Answer: Because many are still buying and selling TV advertising like it’s 2018.
When former TV industry insider turned analyst Evan Shapiro presents poses that during the presentation of his just-completed "Time Spent Well" analysis this morning during a session at Advertising Week, I'm going to assume some eyes will roll. But they shouldn't, because as Shapiro points out in his analysis, "it's not" 2018, it's nearly 2024 and the universe of television viewing is very different now, even if the advertising universe hasn't yet caught up.
You can thumb through Shapiro's deck here, and you can listen to him explain the genesis of this analysis -- including why it's no longer your father's couch potato medium -- below.

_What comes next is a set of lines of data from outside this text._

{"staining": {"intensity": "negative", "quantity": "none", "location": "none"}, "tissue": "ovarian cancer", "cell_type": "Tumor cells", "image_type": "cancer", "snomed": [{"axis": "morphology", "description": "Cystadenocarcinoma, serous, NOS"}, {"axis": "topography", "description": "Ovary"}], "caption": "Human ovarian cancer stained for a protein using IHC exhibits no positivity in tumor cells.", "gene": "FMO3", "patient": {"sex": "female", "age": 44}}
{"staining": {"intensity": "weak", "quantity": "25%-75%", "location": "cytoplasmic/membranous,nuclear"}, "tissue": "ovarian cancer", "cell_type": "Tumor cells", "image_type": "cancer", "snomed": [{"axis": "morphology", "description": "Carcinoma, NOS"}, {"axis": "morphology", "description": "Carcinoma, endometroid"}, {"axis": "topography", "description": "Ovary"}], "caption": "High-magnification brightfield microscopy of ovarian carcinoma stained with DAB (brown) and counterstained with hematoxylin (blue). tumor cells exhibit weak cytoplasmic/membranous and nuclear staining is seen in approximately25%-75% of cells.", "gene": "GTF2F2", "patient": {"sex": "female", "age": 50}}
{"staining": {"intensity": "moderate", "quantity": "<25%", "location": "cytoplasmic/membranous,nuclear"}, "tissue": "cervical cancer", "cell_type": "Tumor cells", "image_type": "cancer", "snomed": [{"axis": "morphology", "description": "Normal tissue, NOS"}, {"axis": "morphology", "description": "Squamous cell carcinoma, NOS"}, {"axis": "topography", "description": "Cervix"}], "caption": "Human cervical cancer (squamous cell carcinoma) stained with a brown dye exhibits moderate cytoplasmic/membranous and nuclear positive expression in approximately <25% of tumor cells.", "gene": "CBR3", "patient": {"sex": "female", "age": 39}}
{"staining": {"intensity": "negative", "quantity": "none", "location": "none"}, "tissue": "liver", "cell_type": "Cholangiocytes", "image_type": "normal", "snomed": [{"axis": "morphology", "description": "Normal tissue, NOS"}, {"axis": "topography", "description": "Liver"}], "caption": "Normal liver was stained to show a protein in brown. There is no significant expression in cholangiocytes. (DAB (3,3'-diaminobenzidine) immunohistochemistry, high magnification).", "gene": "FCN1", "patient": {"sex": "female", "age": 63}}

But the gist is that most industry insiders have kept their index fingers in their ears, blocking out what they don't want to hear: That much of streaming is actually linear TV content being consumed over-the-top, not to mention live (not on-demand) vis a vis vMVPDs (virtual MVPDs like YouTube TV -- see above), and they're growing fast.
In full disclosure, Shapiro was commissioned to do the analysis for Charter's Spectrum Reach, but it's only because the execs over there have been following what he has been publishing recently, and asked him to do a more elaborate drill down.
During my conversation with Shapiro, I think he agreed that this is the current state of linear TV/streaming viewing and that it's being driven entirely by consumer adoption of new platforms and that likely will continue to be in flux and evolve over time.